A vida de Natasha além dos mapas e relatórios de sustentabilidade
Natasha, aos 27 anos, é uma pessoa de poucas palavras e muito humor. Define a própria personalidade como “uma mistura de descontração e calmaria”. Reservada, bem-humorada, aberta ao mundo e genuinamente curiosa. “Amo a energia de conhecer pessoas novas e descobrir novos lugares”, diz.
Fora do trabalho, ela divide o tempo entre viagens, museus, filmes de ficção científica e suspense e noites de divertimento com os amigos. “Para animar a rotina e espairecer, gosto de ir a rodas de samba com os amigos. É onde eu realmente relaxo e renovo as energias para a semana.”
O sonho de longo prazo também diz muito sobre quem ela é: “Quero ter uma chácara pequena, morar no meio do mato bem conectada com a natureza e cercada por muitos gatos. Para mim, esse é o verdadeiro sinônimo de qualidade de vida.”
É a menina encantada com as árvores retorcidas do Cerrado, só que agora, em vez de olhar pela janela do carro, ela quer viver no meio delas.

O conselho que carrega
Para quem quer seguir o mesmo caminho, Natasha tem uma dica, vinda de quem entrou na área sem diploma na mão e aprendeu na prática: “Nunca pare de estudar e cultive uma curiosidade genuína.

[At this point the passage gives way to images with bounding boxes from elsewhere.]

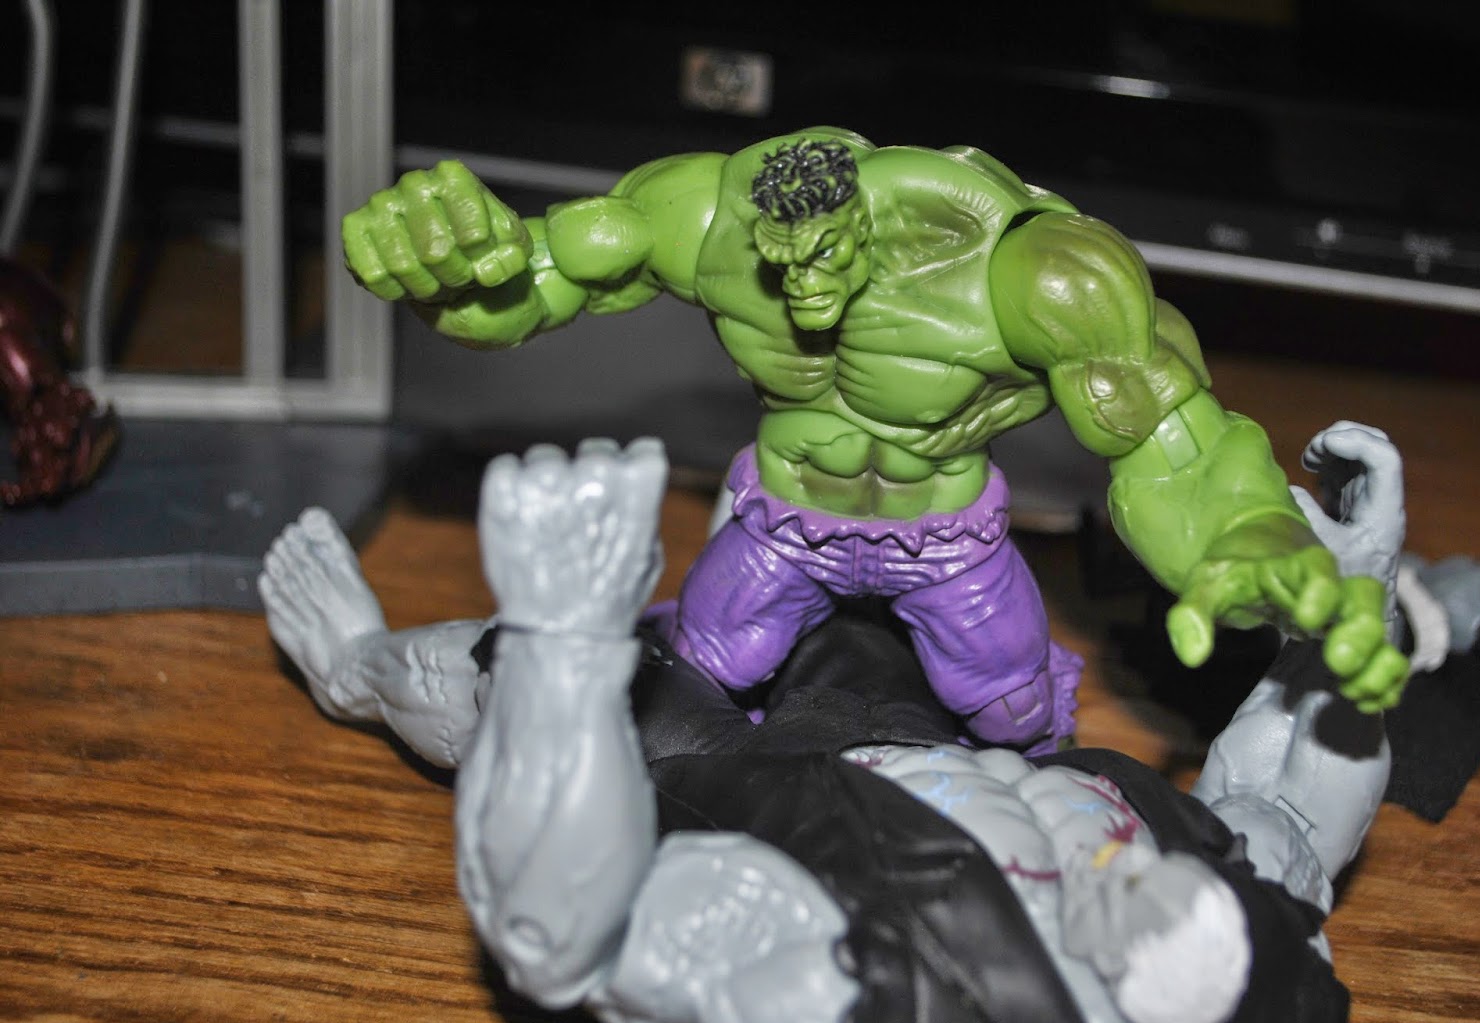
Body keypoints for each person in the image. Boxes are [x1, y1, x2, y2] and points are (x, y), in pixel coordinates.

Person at [260, 422, 1407, 1023]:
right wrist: (1353, 600)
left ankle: (351, 667)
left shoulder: (857, 1007)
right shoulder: (1255, 963)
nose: (1140, 885)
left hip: (748, 781)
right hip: (940, 734)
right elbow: (1291, 804)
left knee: (497, 671)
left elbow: (568, 937)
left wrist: (566, 648)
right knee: (840, 524)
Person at [337, 129, 1406, 752]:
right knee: (697, 680)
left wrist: (1251, 537)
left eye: (826, 257)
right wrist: (454, 270)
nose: (801, 285)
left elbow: (1176, 447)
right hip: (782, 523)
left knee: (1016, 715)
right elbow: (527, 288)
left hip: (945, 542)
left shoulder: (1031, 274)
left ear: (869, 226)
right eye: (781, 259)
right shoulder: (700, 220)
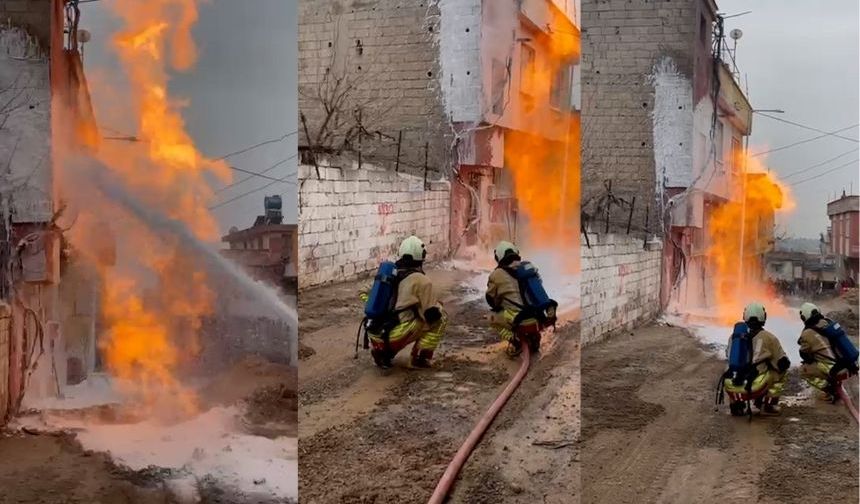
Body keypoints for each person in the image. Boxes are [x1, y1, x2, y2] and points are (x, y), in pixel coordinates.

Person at [362, 235, 447, 369]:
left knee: (402, 316)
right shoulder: (421, 280)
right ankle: (419, 359)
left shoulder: (388, 274)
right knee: (441, 317)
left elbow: (364, 293)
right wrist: (437, 306)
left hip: (375, 332)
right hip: (394, 336)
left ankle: (383, 353)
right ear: (422, 255)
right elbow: (431, 316)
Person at [485, 241, 557, 357]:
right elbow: (540, 285)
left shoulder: (496, 274)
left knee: (491, 318)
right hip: (538, 316)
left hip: (518, 319)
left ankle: (515, 340)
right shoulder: (529, 267)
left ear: (499, 257)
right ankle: (534, 338)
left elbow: (491, 300)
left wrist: (501, 303)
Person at [722, 302, 791, 416]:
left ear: (745, 316)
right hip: (754, 387)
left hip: (731, 385)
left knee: (729, 367)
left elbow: (728, 355)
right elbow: (781, 363)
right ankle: (769, 405)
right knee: (780, 373)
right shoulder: (769, 337)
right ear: (763, 317)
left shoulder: (735, 337)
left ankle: (735, 404)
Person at [797, 302, 855, 401]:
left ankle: (830, 390)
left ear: (804, 317)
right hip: (850, 365)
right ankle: (836, 384)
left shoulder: (807, 333)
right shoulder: (829, 322)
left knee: (803, 370)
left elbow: (804, 354)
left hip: (835, 370)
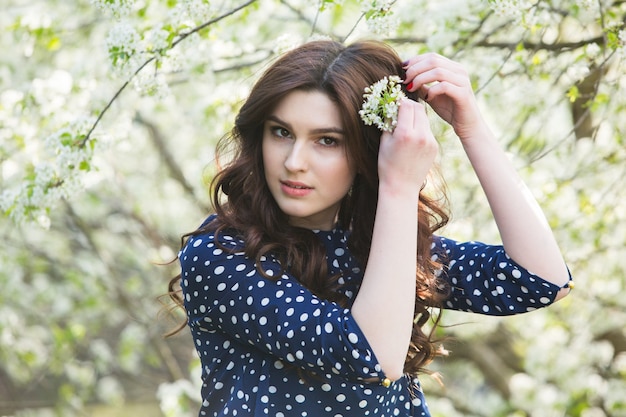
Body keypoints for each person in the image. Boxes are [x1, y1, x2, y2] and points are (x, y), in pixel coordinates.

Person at [168, 39, 572, 417]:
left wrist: (471, 128)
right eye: (282, 132)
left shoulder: (374, 244)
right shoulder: (221, 254)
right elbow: (370, 355)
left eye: (327, 141)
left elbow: (539, 281)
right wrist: (398, 187)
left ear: (368, 149)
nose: (293, 161)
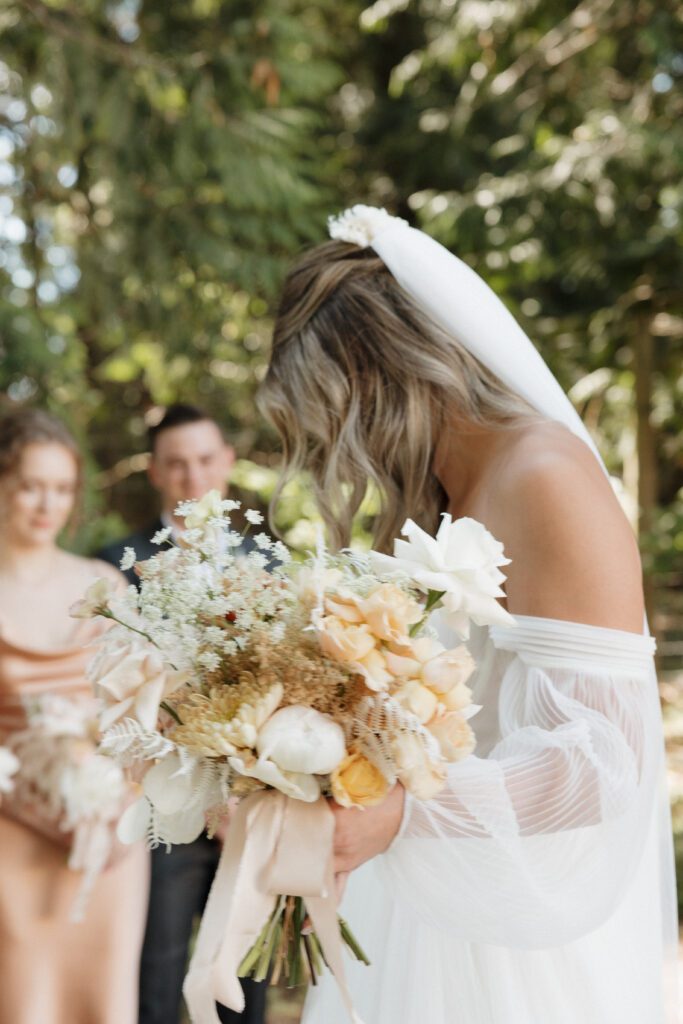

A área ambiental e de sustentabilidade exige que você seja um eterno aprendiz, pois as legislações, tecnologias e demandas mudam muito rápido.”
Natasha ainda conclui: “Além disso, tenha resiliência e empatia, porque lidar com o campo e com o meio ambiente é um exercício diário de equilibrar técnica, diálogo e paciência.”
Palavras de quem entendeu, ainda menina, que a paisagem muda e que vale a pena prestar atenção nessa mudança.